- [Stated exercise]:
Return every item below verbatim, leaving the pictures out of your answer.

- [Stored records]:
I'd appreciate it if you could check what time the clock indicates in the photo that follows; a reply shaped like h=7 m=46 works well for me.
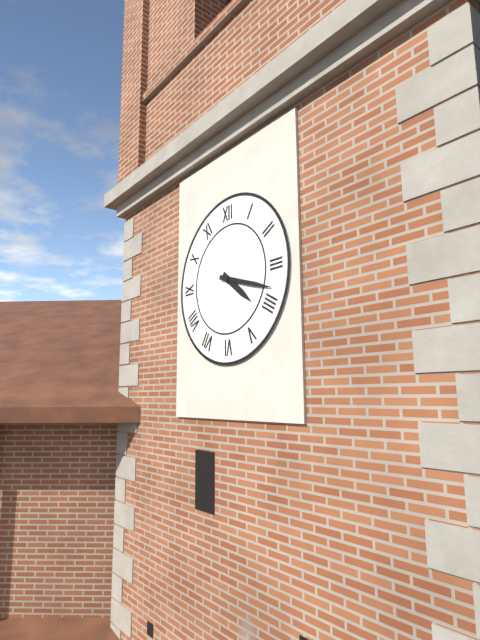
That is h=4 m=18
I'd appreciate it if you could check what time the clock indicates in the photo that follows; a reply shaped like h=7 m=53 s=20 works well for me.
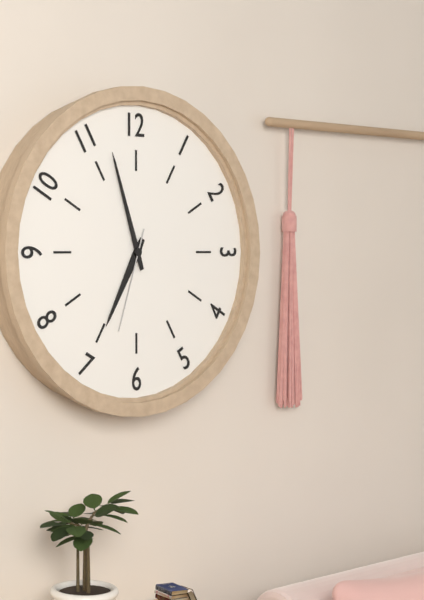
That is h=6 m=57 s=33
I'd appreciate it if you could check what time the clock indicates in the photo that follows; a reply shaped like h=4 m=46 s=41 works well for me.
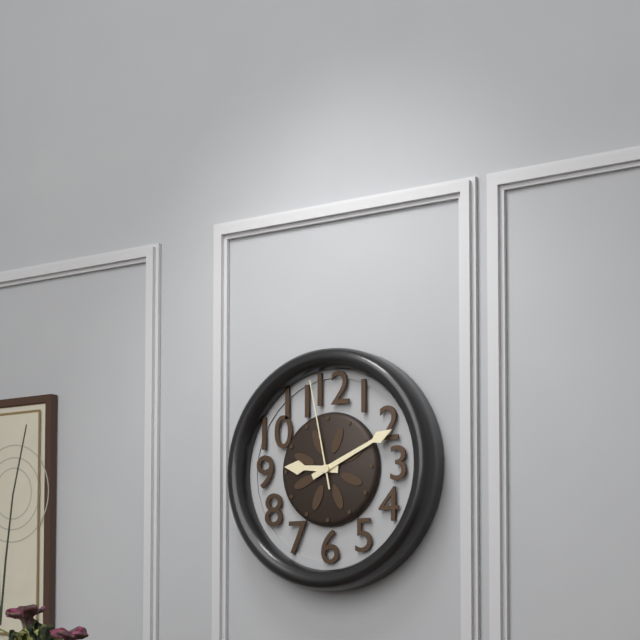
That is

- [Answer to this exercise]:
I'd appreciate it if you could check what time the clock indicates in the photo that follows; a reply shaped like h=7 m=46 works well for me.
That is h=4 m=18
I'd appreciate it if you could check what time the clock indicates in the photo that follows; a reply shaped like h=7 m=53 s=20 works well for me.
That is h=6 m=57 s=33
I'd appreciate it if you could check what time the clock indicates in the photo that follows; a reply shaped like h=4 m=46 s=41 works well for me.
That is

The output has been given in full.